Some 10,000 people die from opium abuse in NATO countries each year, it said in a new report.

UNODC estimates some 15 million people take the drug each year and it contributes to the spread of HIV and AIDS. It also says 100,000 people die from opium use annually.

Afghanistan produces 92 percent of the world’s opium in a market worth some 65 billion dollars (43 billion euros). Opium, manufactured from the extract of poppies, can also be refined to make to heroin.

“Seizing Afghan opium where it is produced is infinitely more efficient and cheaper than trying to do so where it is consumed,” UNODC chief Antonio Maria Costa said in a plea to the international community to spend more resources in fighting drug trafficking in Afghanistan.

“This is not just a shared responsibility: it’s hard-headed self-interest,” he added.

Production of opium has exploded in the past 10 years to reach 6,900 tonnes in 2009. That exceeds worldwide consumption and UNODC believes it will increase even further if no action is taken.

“With so much opium in evil hands, the need to locate and destroy these stocks is more urgent than ever,” Costa said.

Stemming the flow of drugs out of the country only recently became part of NATO’s responsibility and Costa believes stopping opium exports would strike a key blow to against the Taliban.

“The Taliban’s direct involvement in the opium trade allows them to fund a war machine that is becoming technologically more complex and increasingly widespread,” he said, adding the are increasingly working together with criminal organisations.

Estimates by UNODC say the Taliban make some 160 million dollars a year from drug trafficking.

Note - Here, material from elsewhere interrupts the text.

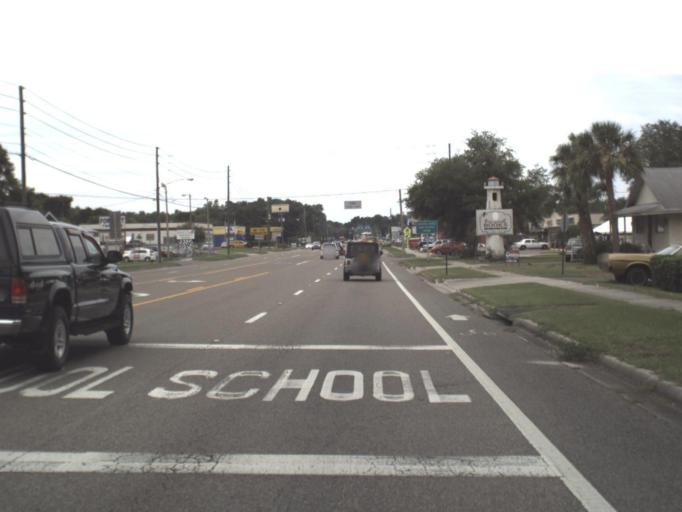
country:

Profits made from opium are also being funnelled into militant groups in Pakistan and Central Asia where “a big part of the region could be engulfed in large-scale terrorism, endangering its massive energy resources,” Costa said.

He described the Afghan-Pakistan border the world’s largest free trade zone in anything and everything that is illicit”, blighted by drugs, weapons and illegal immigration.